Three Cinematic Lessons I Learned During the Doldrums of the 2016 Summer Movie Season.

Or… How I learned to stop worrying about the box office and embraced both old and new in order to gain new perspective

“There are times when suddenly you realize you’re nearer to the end than the beginning. And you wonder, you ask yourself, what the sum total of your life represents. What difference your being there at any time made to anything.”- Colonel Nicholson (Alec Guiness) in The Bridge on the River Kwai (1957)

If you are as into film as I am, you’ve experienced the fatigue represented at the end of a long summer movie season where things might not have turned out the way you’d have anticipated. This year has been especially challenging, with some calling this the worst summer movie season in recent memory. While there certainly is plenty of evidence to support this, I found the summer of 2016 to have offered plenty of alternatives to the mainstream, some of which have entered into my top 10 for the year so far. From incredibly heartfelt family fare (Finding Dory, Kubo and the Two Strings, and Pete’s Dragon) to excercises in relationships (Swiss Army Man, The Lobster) to big budget crowd pleasers (Ghostbusters, The Nice Guys, Star Trek Beyond), 2016 had plenty to offer even as box office numbers slipped.
-=-=-=-=-
> [Required work]:
**A)** Which films does the essay on the 2016 summer movie season name as big budget crowd pleasers?
**B)** Write the next part of the essay on the 2016 summer movie season, picking up after its last sentence.
The records aren't needed for any of this.

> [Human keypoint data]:
-=-=-=-=-
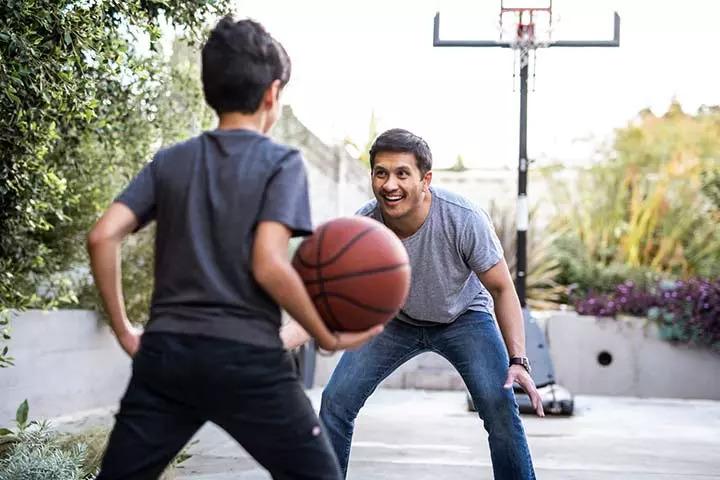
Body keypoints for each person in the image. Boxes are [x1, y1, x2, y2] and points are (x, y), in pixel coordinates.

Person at [87, 16, 382, 480]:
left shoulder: (171, 161)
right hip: (247, 359)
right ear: (272, 94)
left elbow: (102, 235)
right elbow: (268, 264)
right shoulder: (280, 162)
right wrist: (324, 335)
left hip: (168, 357)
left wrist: (125, 330)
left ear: (211, 89)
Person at [282, 128, 544, 479]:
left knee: (499, 406)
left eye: (402, 173)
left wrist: (519, 360)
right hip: (395, 319)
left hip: (463, 316)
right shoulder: (364, 227)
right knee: (336, 401)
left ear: (426, 180)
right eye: (381, 173)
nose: (390, 184)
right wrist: (271, 346)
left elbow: (501, 288)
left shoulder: (463, 218)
-=-=-=-=-
> [Outputs in order]:
**A)** Ghostbusters, The Nice Guys, and Star Trek Beyond.

**B)**
The first realization I had, which came the longer I meditated on the films I did manage to see and review, was that perhaps this summer wasn’t all that unlike movie summers of the past. Considering the last 2–3 years, I’ve found that one’s perception of how well a season of movies does is all dependent on what you are looking for and where you are looking for it. Independent features coming out of Sundance, like The Daniels’ Swiss Army Man, is a much bigger sell to audiences than it is a built in revenue stream, but considering how imaginative and original it was, isn’t that the point of making movies? I am overtly less concerned with how an Independence Day sequel or Captain America: Civil War does globally, than I am about getting people to give Pete’s Dragon, The Lobster, Kubo and the Two Strings or Weiner Dog a chance. If we’re always looking to the box office numbers as a sign of quality, then the results are never going to match what we are truly looking for in cinema.

As I considered the summer at large, I began to reflect on where I am at personally and with writing, and discovered that one area that I wanted to focus on during the month of August was rekindling my sense of cinema through some well established classics.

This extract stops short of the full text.